田井島、30にして婚活に立つ④
二ゲーム目が終わった後、それぞれのグループごとに軽食パーティーの会場へと向かう。その時、田吉からバーンと背中を叩かれた。全く、背中に紅葉まんじゅうができるではないか…。
「痛いじゃないですか?」
「何、一人で寂しくしているの? せっかく、参加料払って参加しているんだから、楽しまないと損だよ…」
「まあ、お手柔らかにお願いします」
「もう、かしこまっちゃって…。

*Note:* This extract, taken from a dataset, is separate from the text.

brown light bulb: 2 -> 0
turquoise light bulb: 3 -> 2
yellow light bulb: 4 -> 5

このおっさんみたいに、はじけたらいいのよ」
厚化粧一号がそう言うと、厚化粧二号がうんうんと頷いた。まあ、何と言うか…つかみ所が無くて、よく分からない。
「こう言う子、いるのよね…。でも、今からお酒が入るから、大丈夫よ。酒が入れば、少しははじけるんじゃない?」
厚化粧二号が言った。貴方達は本当に白衣の天使なんですか? まあ、看護士も仕事から離れたら、誰もがこんな感じだとは思いたくないが…。

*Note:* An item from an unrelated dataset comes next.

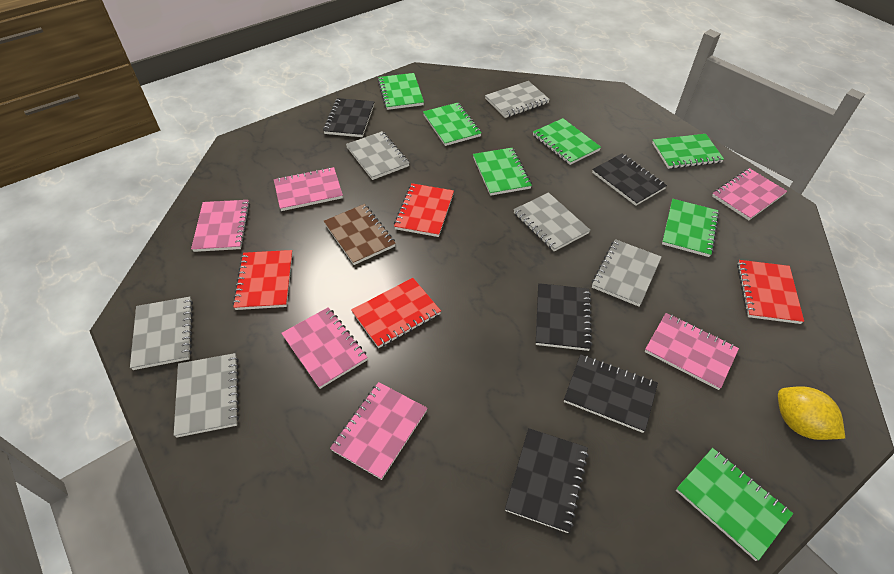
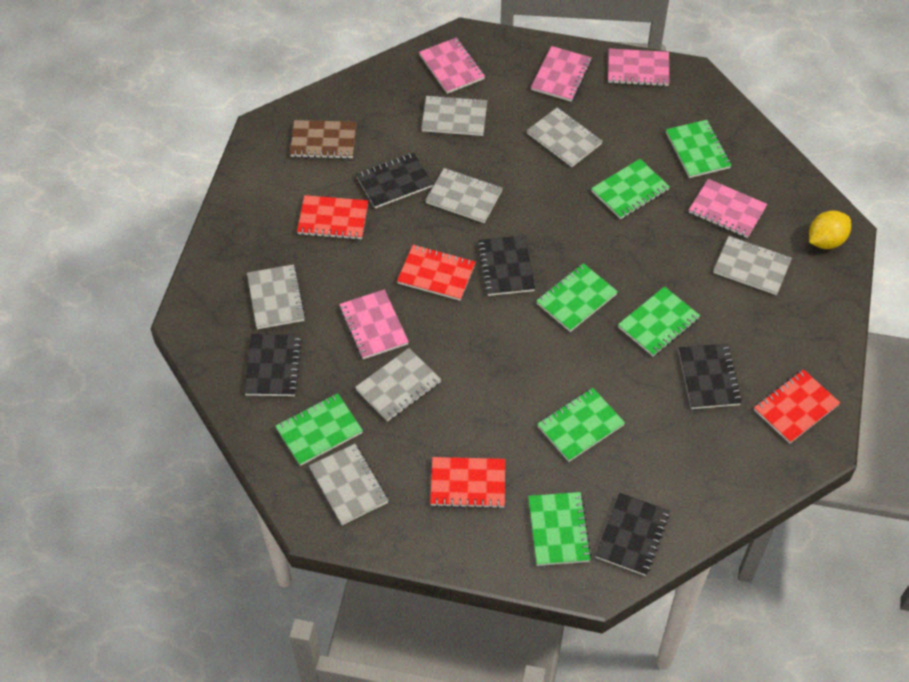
grey notebook: 6 -> 7
pink notebook: 6 -> 5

ふと、階段下を見ると、ピンピールをはいた小柄の女性がこけそうになっていた。あっ、危ない…。そう思った瞬間、近くにいた男性が手を捕まえ、窮地を救っていた。
「おっ、あちらさんは今夜、素敵なドラマがありそうだな…。あの男性、うまいことやりおったな!」
なんだ、おっさんも見てたのかよ…。それにしても、その発想、ちょっと安直過ぎないか? ああ、トレンディードラマ全盛期の世代ってこんな発想しかできないのかね…。
「何があったの?」
「ちょっと、教えなさいよ!」
厚化粧一号、二号が続けて話す。えっと…、どっちが一号で、どっちが二号だったっけ? どっちも同じように厚めに化粧しているから、同じように見えて仕方ない。

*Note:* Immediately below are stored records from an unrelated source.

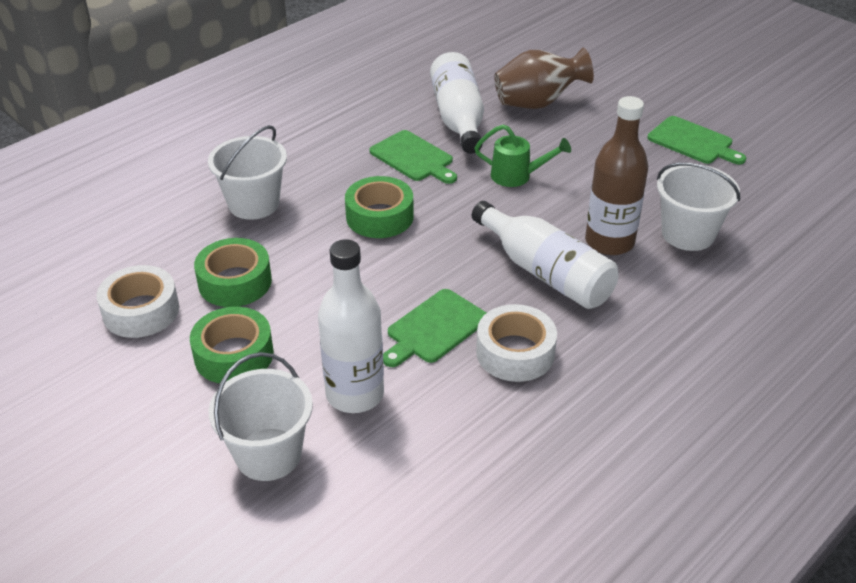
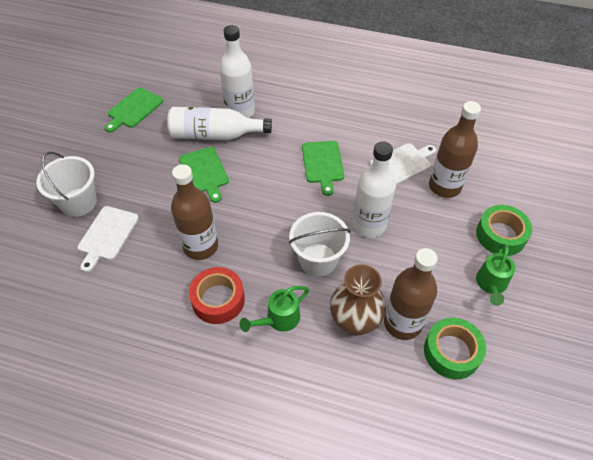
brown bottle: 1 -> 3
green tape: 3 -> 2
green watering can: 1 -> 2
red tape: 0 -> 1
white bucket: 3 -> 2
white cutting board: 0 -> 2
white tape: 2 -> 0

「今、前にいる小柄の女性がバランスを崩して、こけそうになった。そしたら、近くにいた男性が手を捕まえて助けてあげていたんだよ。素敵だろう?」
「それは素敵ね。私も、わざと転んでみようかしら…」
「あけみ、誰も助けてくれないから、止めときなさい」
「もう、おうかは一言多いのよ。いっそのこと、突き落としてやろうか?」
「まあまあ…。もしもの時は二人とも俺が助けるから、つまらんケンカは止めなさい」
「さすが〜。大人の男は言うことが違うね」
このおっさん、マジかよ。どう考えても、二人まとめて突き落としたい衝動に駆られると思うけど…。しかも、ニコニコ笑顔で。まあ、この場限りの付き合いと思えば、このような根拠のないリップサービスも平気でできるようだ。
いや、田井島にはそんな割り切った面倒なことはできない。何でプライベートで心にもないことをしないといけない?